### 任务说明
请从含有“这里的教程提供了许多有价值的 BF 编程见解、惯用语和解释。”的那一行起，到记录末尾为止（含首尾两端），重新写出这些行。把其中的“教程”替换为“指南”，其余内容一律不变。

──────

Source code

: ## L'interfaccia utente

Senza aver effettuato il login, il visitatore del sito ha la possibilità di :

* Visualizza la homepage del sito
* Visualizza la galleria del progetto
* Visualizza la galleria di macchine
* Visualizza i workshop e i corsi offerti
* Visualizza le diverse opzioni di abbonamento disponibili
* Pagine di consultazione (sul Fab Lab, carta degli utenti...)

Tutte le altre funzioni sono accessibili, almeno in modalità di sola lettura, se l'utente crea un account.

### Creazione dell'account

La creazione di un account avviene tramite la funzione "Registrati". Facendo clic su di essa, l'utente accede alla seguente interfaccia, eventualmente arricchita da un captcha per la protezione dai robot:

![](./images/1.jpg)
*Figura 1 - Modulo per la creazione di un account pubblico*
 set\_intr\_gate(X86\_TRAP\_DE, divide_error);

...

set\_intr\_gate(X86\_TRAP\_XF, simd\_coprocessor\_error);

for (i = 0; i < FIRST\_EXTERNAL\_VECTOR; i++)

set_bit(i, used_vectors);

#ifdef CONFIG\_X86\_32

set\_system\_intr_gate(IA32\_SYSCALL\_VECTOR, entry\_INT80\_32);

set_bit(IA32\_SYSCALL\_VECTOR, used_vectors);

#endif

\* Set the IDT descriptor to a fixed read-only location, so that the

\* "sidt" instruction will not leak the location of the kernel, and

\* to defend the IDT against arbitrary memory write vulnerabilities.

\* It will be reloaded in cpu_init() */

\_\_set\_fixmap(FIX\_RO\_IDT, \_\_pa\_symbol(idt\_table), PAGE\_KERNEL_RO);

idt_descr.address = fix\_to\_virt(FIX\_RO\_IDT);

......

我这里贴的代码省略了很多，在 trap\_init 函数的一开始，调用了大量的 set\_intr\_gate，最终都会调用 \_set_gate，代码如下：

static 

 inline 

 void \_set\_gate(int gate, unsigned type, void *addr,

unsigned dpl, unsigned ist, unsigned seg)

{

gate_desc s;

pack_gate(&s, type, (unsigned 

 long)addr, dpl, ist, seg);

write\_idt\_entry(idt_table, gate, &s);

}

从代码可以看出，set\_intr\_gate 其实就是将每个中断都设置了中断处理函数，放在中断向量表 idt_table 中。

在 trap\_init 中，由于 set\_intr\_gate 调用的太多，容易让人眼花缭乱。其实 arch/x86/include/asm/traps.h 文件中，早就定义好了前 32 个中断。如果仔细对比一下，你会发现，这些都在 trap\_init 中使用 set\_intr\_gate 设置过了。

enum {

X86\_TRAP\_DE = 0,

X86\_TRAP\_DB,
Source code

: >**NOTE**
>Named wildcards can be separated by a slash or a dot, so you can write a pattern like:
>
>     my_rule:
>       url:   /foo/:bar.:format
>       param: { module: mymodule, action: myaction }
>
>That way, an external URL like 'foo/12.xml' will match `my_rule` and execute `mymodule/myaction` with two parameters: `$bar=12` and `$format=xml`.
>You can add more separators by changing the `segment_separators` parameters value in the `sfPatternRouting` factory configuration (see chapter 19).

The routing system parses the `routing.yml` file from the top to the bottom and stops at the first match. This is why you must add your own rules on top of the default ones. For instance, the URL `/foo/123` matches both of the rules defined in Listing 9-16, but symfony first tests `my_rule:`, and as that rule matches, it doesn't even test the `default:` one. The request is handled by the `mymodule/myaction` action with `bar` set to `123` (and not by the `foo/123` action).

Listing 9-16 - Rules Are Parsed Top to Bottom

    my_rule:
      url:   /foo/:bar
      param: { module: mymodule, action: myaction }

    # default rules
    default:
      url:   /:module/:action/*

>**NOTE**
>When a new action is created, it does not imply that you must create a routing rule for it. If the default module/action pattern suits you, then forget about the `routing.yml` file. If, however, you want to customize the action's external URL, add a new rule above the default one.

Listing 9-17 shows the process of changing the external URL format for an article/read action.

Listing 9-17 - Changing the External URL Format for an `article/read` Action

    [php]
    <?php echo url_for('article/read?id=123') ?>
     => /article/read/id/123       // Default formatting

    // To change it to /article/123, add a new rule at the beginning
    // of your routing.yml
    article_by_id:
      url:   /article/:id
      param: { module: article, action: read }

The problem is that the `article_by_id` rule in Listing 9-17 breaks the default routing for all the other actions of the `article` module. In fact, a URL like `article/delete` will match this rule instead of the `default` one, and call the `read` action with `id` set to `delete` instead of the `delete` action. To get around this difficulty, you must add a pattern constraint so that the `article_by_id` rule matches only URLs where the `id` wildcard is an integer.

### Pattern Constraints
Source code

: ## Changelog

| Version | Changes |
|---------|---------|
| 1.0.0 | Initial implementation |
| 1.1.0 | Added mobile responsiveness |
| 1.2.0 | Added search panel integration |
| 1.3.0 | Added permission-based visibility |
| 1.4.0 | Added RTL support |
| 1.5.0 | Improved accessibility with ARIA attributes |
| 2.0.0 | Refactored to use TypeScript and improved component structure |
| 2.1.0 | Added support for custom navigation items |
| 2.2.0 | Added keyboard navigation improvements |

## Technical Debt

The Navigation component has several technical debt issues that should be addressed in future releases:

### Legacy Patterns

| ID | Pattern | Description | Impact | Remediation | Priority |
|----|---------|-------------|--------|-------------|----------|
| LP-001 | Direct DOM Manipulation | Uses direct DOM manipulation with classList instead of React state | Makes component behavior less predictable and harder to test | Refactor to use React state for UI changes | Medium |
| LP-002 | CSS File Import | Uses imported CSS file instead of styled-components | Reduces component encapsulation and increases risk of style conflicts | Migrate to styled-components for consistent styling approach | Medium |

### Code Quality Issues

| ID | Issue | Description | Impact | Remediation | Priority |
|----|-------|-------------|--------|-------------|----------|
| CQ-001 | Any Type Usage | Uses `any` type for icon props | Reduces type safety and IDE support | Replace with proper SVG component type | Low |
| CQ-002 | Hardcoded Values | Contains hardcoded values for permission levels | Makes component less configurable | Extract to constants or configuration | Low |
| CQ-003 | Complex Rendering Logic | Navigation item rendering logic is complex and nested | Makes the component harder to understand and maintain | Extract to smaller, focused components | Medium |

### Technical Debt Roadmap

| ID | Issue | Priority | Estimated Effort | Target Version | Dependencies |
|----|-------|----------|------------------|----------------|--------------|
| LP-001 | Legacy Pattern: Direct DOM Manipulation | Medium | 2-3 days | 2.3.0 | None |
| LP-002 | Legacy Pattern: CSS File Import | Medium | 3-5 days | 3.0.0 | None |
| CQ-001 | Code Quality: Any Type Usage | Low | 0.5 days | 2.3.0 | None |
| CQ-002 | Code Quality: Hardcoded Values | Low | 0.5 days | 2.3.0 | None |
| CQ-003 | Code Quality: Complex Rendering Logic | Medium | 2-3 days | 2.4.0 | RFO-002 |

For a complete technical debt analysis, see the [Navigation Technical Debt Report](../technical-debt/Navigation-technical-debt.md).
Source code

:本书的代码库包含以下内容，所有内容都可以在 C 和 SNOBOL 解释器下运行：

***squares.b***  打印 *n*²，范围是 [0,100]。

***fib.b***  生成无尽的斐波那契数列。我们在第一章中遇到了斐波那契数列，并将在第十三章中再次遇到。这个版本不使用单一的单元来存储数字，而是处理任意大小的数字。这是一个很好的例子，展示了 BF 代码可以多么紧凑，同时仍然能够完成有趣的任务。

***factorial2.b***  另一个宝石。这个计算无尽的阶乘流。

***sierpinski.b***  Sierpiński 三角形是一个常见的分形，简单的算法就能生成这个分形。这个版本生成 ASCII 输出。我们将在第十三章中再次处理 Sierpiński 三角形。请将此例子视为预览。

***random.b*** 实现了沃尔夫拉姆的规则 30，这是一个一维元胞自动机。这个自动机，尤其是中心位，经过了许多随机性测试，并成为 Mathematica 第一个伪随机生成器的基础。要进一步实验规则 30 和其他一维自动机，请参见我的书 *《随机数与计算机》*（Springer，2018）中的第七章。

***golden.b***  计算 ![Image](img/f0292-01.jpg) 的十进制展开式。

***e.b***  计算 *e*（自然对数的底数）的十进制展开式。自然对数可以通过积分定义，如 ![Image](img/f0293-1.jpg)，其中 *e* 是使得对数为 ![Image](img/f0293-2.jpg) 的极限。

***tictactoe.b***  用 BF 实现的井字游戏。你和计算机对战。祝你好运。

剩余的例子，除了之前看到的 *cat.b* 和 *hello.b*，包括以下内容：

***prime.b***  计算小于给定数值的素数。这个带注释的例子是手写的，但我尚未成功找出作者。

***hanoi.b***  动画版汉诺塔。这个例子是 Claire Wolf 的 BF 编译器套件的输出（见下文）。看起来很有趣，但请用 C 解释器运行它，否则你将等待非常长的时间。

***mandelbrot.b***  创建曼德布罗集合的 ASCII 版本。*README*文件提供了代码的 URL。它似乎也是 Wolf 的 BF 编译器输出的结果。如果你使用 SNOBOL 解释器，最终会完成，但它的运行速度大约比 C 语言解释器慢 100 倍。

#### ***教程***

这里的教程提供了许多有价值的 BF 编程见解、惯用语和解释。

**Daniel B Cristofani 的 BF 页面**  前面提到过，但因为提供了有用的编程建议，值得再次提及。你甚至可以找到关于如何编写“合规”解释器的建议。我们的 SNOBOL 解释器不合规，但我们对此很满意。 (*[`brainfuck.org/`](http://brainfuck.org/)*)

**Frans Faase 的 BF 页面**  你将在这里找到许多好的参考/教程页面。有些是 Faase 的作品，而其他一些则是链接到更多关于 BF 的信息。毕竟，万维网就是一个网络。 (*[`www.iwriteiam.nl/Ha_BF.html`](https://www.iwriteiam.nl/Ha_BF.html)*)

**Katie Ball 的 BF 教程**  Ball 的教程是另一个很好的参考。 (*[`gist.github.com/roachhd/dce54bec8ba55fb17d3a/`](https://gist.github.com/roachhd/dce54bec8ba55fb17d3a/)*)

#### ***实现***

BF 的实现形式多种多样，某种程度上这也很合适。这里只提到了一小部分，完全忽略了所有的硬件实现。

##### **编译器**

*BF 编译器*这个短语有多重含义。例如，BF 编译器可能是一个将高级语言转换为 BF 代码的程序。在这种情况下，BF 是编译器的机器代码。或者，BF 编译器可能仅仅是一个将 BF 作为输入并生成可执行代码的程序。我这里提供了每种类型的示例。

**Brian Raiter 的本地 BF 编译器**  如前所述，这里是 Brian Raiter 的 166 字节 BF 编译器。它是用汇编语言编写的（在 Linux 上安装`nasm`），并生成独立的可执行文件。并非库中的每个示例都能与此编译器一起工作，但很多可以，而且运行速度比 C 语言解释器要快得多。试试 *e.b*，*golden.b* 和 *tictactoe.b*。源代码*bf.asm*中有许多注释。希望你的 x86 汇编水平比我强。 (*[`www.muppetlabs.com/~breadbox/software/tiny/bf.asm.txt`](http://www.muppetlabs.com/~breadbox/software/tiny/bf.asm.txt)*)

──────

### 答案部分
这里的指南提供了许多有价值的 BF 编程见解、惯用语和解释。

**Daniel B Cristofani 的 BF 页面**  前面提到过，但因为提供了有用的编程建议，值得再次提及。你甚至可以找到关于如何编写“合规”解释器的建议。我们的 SNOBOL 解释器不合规，但我们对此很满意。 (*[`brainfuck.org/`](http://brainfuck.org/)*)

**Frans Faase 的 BF 页面**  你将在这里找到许多好的参考/指南页面。有些是 Faase 的作品，而其他一些则是链接到更多关于 BF 的信息。毕竟，万维网就是一个网络。 (*[`www.iwriteiam.nl/Ha_BF.html`](https://www.iwriteiam.nl/Ha_BF.html)*)

**Katie Ball 的 BF 指南**  Ball 的指南是另一个很好的参考。 (*[`gist.github.com/roachhd/dce54bec8ba55fb17d3a/`](https://gist.github.com/roachhd/dce54bec8ba55fb17d3a/)*)

#### ***实现***

BF 的实现形式多种多样，某种程度上这也很合适。这里只提到了一小部分，完全忽略了所有的硬件实现。

##### **编译器**

*BF 编译器*这个短语有多重含义。例如，BF 编译器可能是一个将高级语言转换为 BF 代码的程序。在这种情况下，BF 是编译器的机器代码。或者，BF 编译器可能仅仅是一个将 BF 作为输入并生成可执行代码的程序。我这里提供了每种类型的示例。

**Brian Raiter 的本地 BF 编译器**  如前所述，这里是 Brian Raiter 的 166 字节 BF 编译器。它是用汇编语言编写的（在 Linux 上安装`nasm`），并生成独立的可执行文件。并非库中的每个示例都能与此编译器一起工作，但很多可以，而且运行速度比 C 语言解释器要快得多。试试 *e.b*，*golden.b* 和 *tictactoe.b*。源代码*bf.asm*中有许多注释。希望你的 x86 汇编水平比我强。 (*[`www.muppetlabs.com/~breadbox/software/tiny/bf.asm.txt`](http://www.muppetlabs.com/~breadbox/software/tiny/bf.asm.txt)*)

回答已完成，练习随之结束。